Work to complete.
#1 In the blog post about the Mitsuwa Japanese Marketplace, what town is the marketplace in?
#2 From the entries, copy out the lines from the one containing "Decreto Nº 550/2021" up to and including the one containing "nos termos do", and output only those lines.

Excerpted text.
Sunday, March 25, 2007
One of the coolest places in all of New Jersey is the Mitsuwa Japanese Marketplace in Edgewater. I'm trying to think of something you can't get there, and I'm coming up blank. There's an amazing produce section that offers nothing but prime specimens and includes enough imported fruits and vegetables to set my heart aflutter. There are shelves packed with all kinds of rice, condiments, tea, seaweed, and other dry good(ie)s, plus a vast sake section (which really should come with a person to help us neophytes make sense of all the choices). There are huge cases of fresh, vibrant-looking meats. There are even more cases of sashimi-grade seafood, from familiar varieties (salmon, tuna) to more esoteric choices (salted herring roe) to the just plain decadent (a big box of sea urchin that I wanted to scoop into my mouth as I shopped). And then there's the food court, which boasts a ramen house, a gyoza stand, a sushi bar, a cream puff shop, a tonkatsu counter, and a pasta station.
A pasta station? Hey, we're still in Jersey.
I had been to Mitsuwa once before, solo, but this was Margy's maiden voyage. Her eyes grew wide as we entered. It was a bustling Sunday afternoon, so rubbing elbows with everyone else was unavoidable, but we didn't mind. All the activity simply added to the impression that we had actually arrived in Tokyo.

Record extracts.
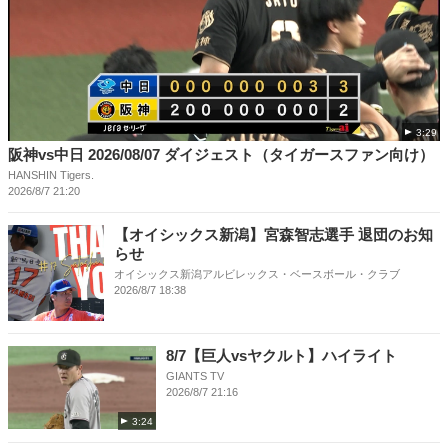
3:29
阪神vs中日 2026/08/07 ダイジェスト（タイガースファン向け）
HANSHIN Tigers.
2026/8/7 21:20
【オイシックス新潟】宮森智志選手 退団のお知
らせ
オイシックス新潟アルビレックス・ベースボール・クラブ
2026/8/7 18:38
8/7【巨人vsヤクルト】ハイライト
GIANTS TV
2026/8/7 21:16
3:24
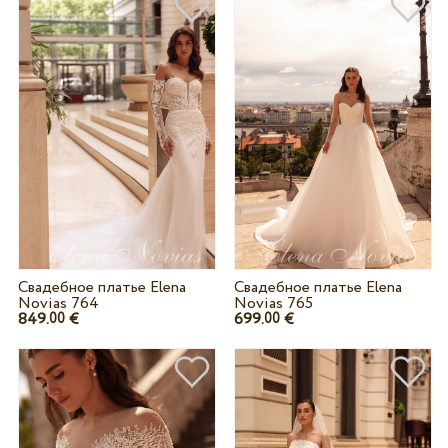
Свадебное платье Elena
Свадебное платье Elena
Novias 764
Novias 765
849.
€
699.
€
00
00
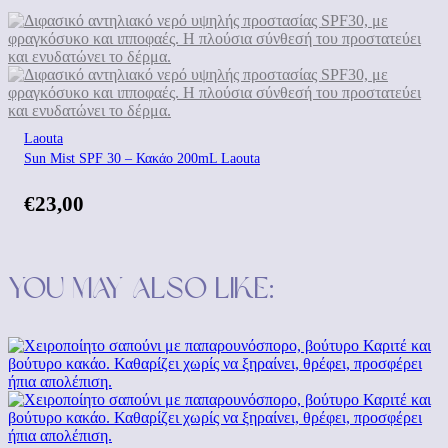
Laouta
Sun Mist SPF 30 – Κακάο 200mL Laouta
€
23,00
You may also like:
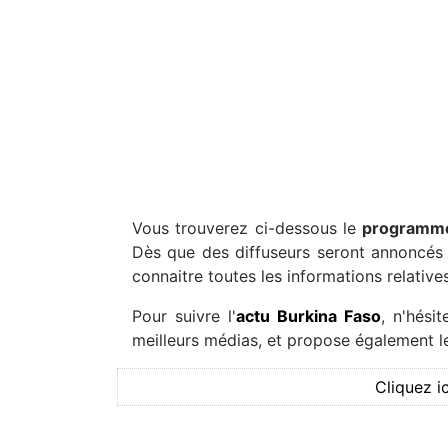
Vous trouverez ci-dessous le
programme
Dès que des diffuseurs seront annoncés s
connaitre toutes les informations relatives
Pour suivre l'
actu Burkina Faso
, n'hési
meilleurs médias, et propose également le
Cliquez i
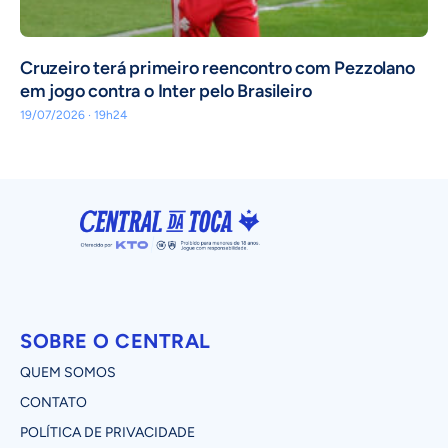
Cruzeiro terá primeiro reencontro com Pezzolano
em jogo contra o Inter pelo Brasileiro
19/07/2026 · 19h24
SOBRE O CENTRAL
QUEM SOMOS
CONTATO
POLÍTICA DE PRIVACIDADE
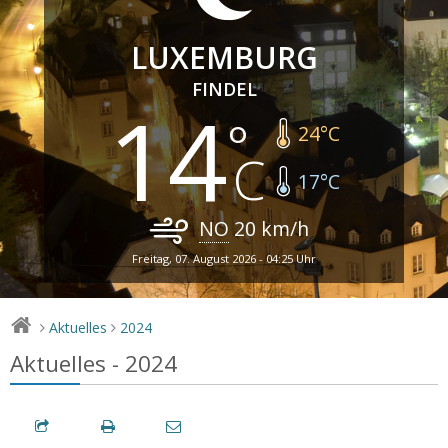
LUXEMBURG
FINDEL
14
24
°C
17
°C
NO
20
km/h
Freitag, 07. August 2026 - 04:25 Uhr
Aktuelles
2024
>
>
Aktuelles - 2024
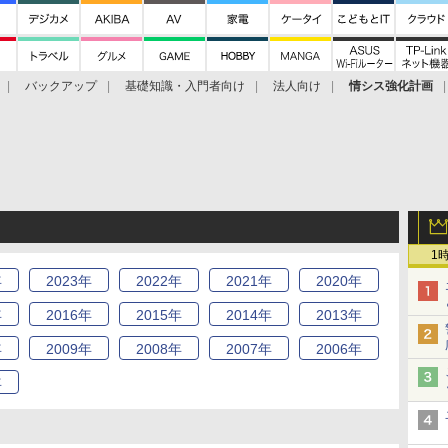
バックアップ
基礎知識・入門者向け
法人向け
情シス強化計画
1
年
2023
年
2022
年
2021
年
2020
年
年
2016
年
2015
年
2014
年
2013
年
年
2009
年
2008
年
2007
年
2006
年
年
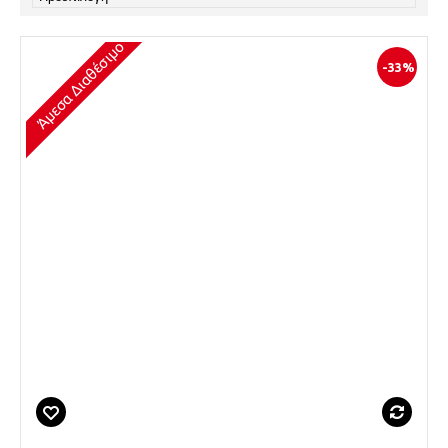
Άμεσα Διαθέσιμο
-33%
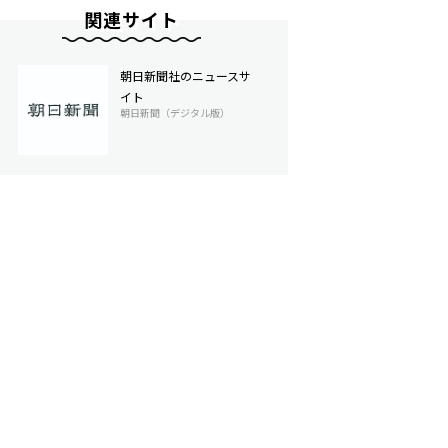
関連サイト
朝日新聞社のニュースサ
イト
朝日新聞（デジタル版）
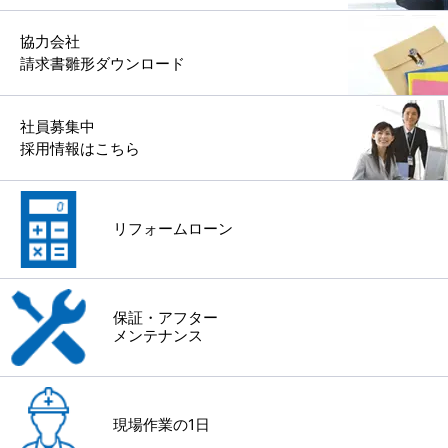
協力会社
請求書雛形ダウンロード
社員募集中
採用情報はこちら
リフォームローン
保証・アフター
メンテナンス
現場作業の1日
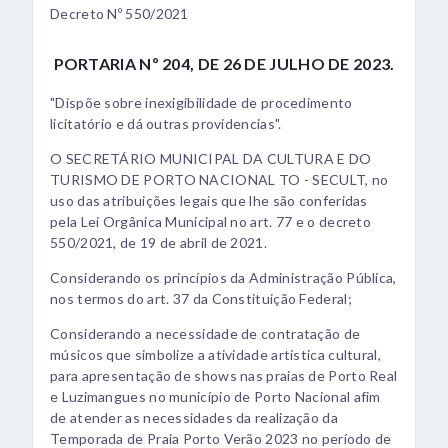
Decreto Nº 550/2021
PORTARIA Nº 204, DE 26 DE JULHO DE 2023.
"Dispõe sobre inexigibilidade de procedimento
licitatório e dá outras providencias".
O SECRETÁRIO MUNICIPAL DA CULTURA E DO
TURISMO DE PORTO NACIONAL TO - SECULT, no
uso das atribuições legais que lhe são conferidas
pela Lei Orgânica Municipal no art. 77 e o decreto
550/2021, de 19 de abril de 2021.
Considerando os princípios da Administração Pública,
nos termos do art. 37 da Constituição Federal;
Considerando a necessidade de contratação de
músicos que simbolize a atividade artística cultural,
para apresentação de shows nas praias de Porto Real
e Luzimangues no município de Porto Nacional afim
de atender as necessidades da realização da
Temporada de Praia Porto Verão 2023 no período de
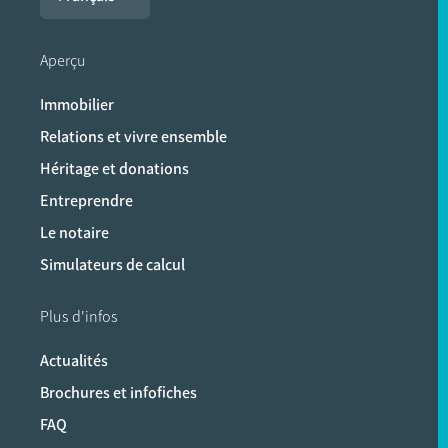
Aperçu
Immobilier
Relations et vivre ensemble
Héritage et donations
Entreprendre
Le notaire
Simulateurs de calcul
Plus d'infos
Actualités
Brochures et infofiches
FAQ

Solutions per task.
#1 Edgewater, New Jersey.

#2
Decreto Nº 550/2021
PORTARIA Nº 204, DE 26 DE JULHO DE 2023.
"Dispõe sobre inexigibilidade de procedimento
licitatório e dá outras providencias".
O SECRETÁRIO MUNICIPAL DA CULTURA E DO
TURISMO DE PORTO NACIONAL TO - SECULT, no
uso das atribuições legais que lhe são conferidas
pela Lei Orgânica Municipal no art. 77 e o decreto
550/2021, de 19 de abril de 2021.
Considerando os princípios da Administração Pública,
nos termos do art. 37 da Constituição Federal;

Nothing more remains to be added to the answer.